Monday, March 28, 2011

French connnections

In local elections yesterday (March 28) in France, the Socialists were the big winners. After them, however, came the candidates of the Front National, a group widely regarded as far-right, perhaps even neo-fascist. Since 2008, the FN has been headed by Marine Le Pen, daughter of the founder Jean-Marie Le Pen. Under her leadership the group has moderated some of its extreme positions.

It continues to benefit, however, from French (and European) uneasiness about the assimilability of Muslims. This aspect clearly is affecting politics in localities like Henin-Beaumont, a depressed coal-mining town in the north of France with a large Muslim population (story in the New York Times, March 27). In this account a young woman named Marion Rohart explains why she switched her vote to the FN: she had seen Muslims spitting on several of her homosexual friends.

As I have noted in these pages before, Muslim aggression towards gays is commonly played down by the European left, which has become Islamophile.
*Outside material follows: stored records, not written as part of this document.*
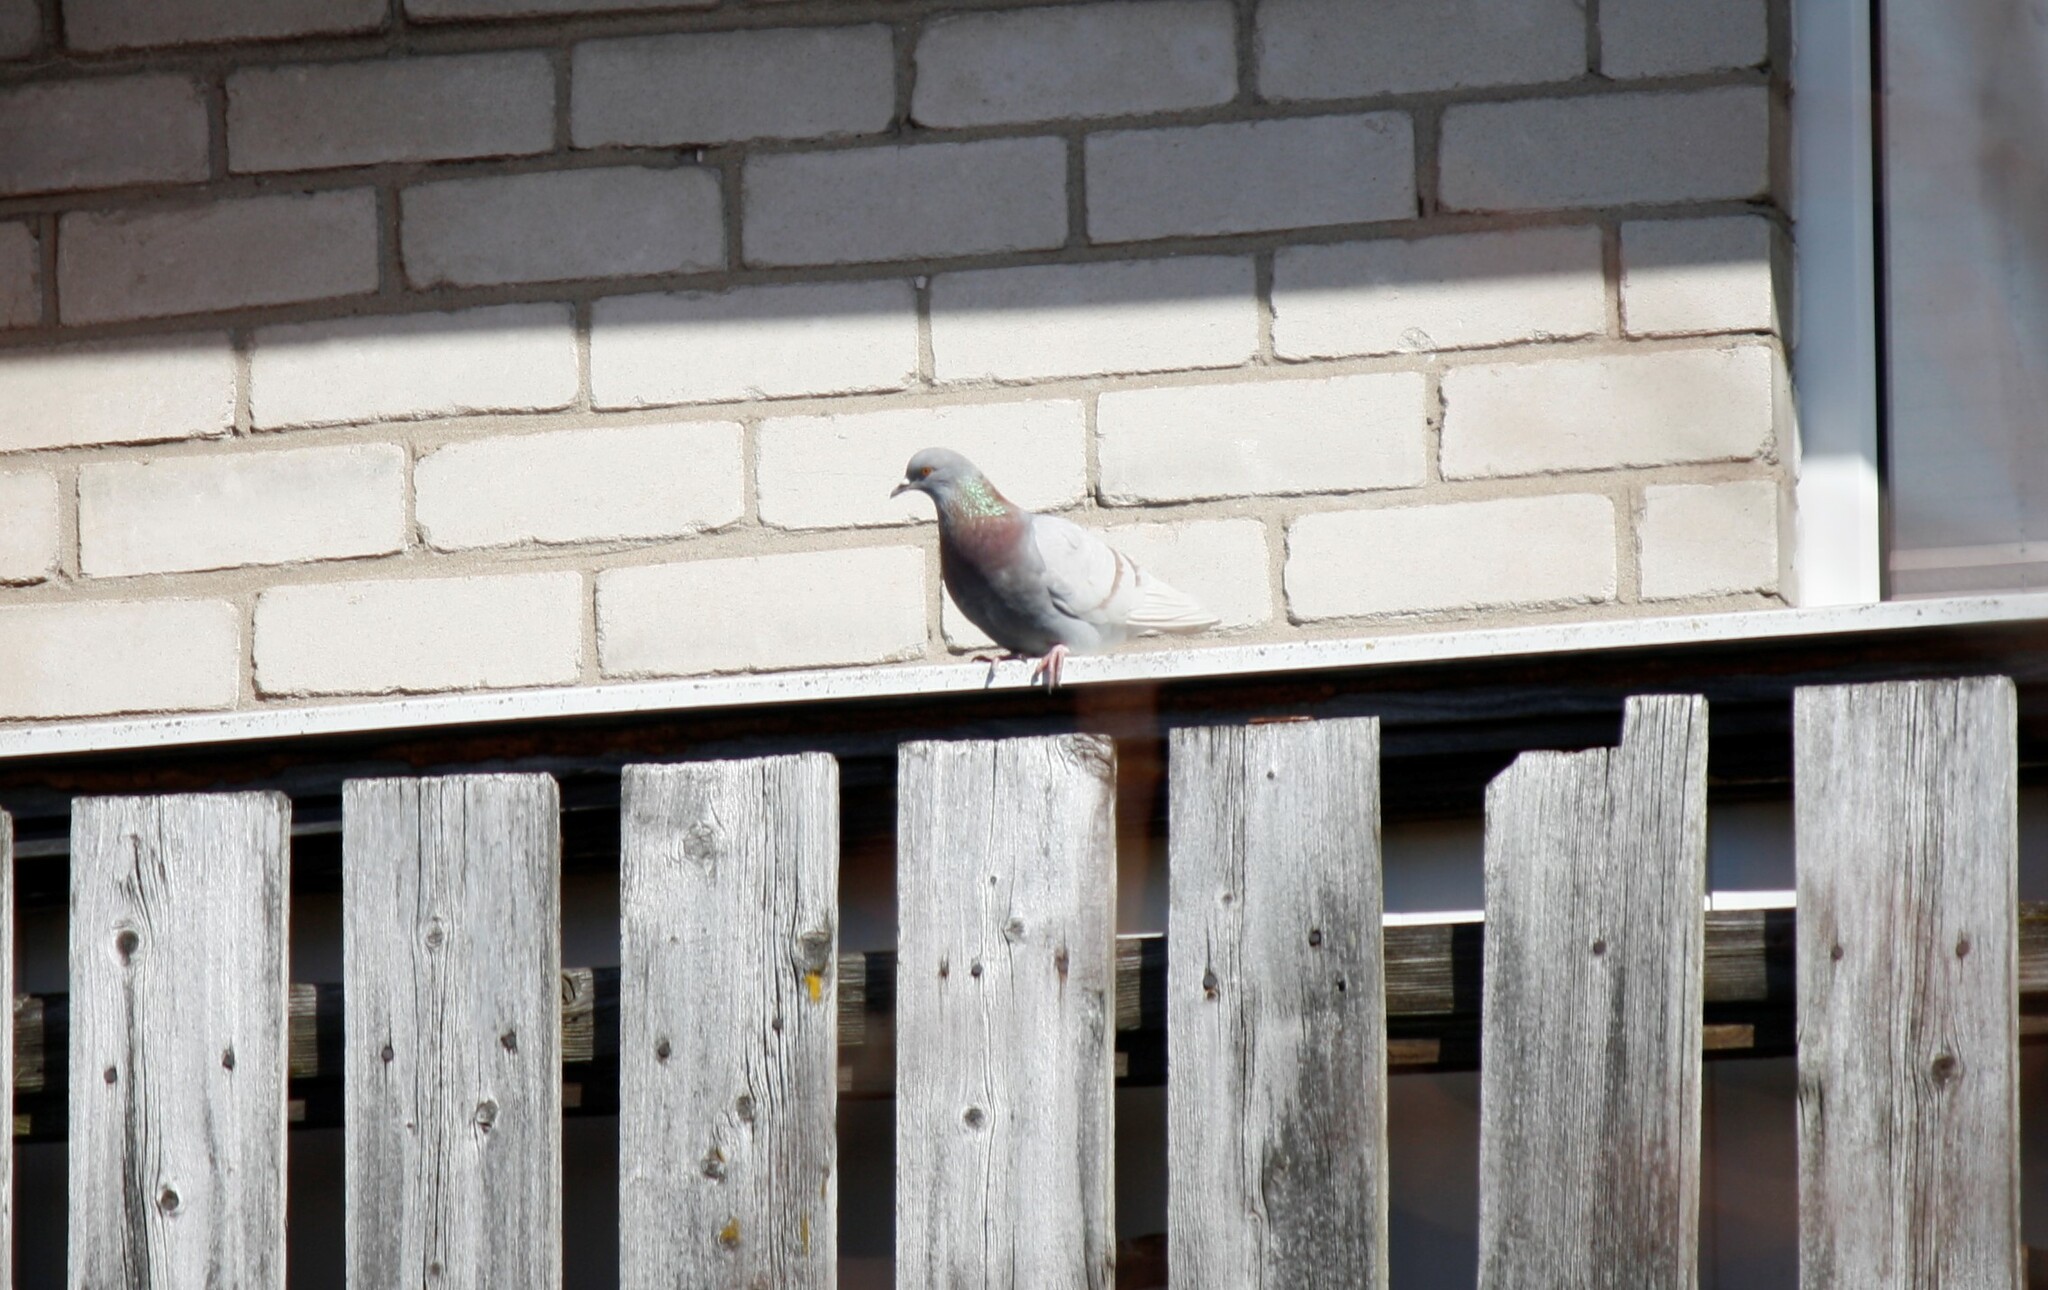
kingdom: Animalia
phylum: Chordata
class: Aves
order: Columbiformes
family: Columbidae
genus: Columba
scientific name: Columba livia
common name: Rock pigeon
To be very candid, these leftist observers are in denial. They have no difficulty in blaming homophobia in Uganda on Christianity (which is largely correct), but they refuse to acknowledge that gay bashing by Muslims in Europe is supported by the Quran and mainstream Islamic tradition.

This latest Socialist victory notwithstanding, the left continues to decline in Western Europe. One reason for this decline is ostrich multiculturalism, which simply counsels ignoring the problems that have arisen. Multiculturalists revel, or so they say, in the fact that Europe has become more diverse. It has also become more right-wing. It seems that these two facts are causally related.

In other words, the strangers, welcomed by the left, are also responsible for the downfall of that political brand.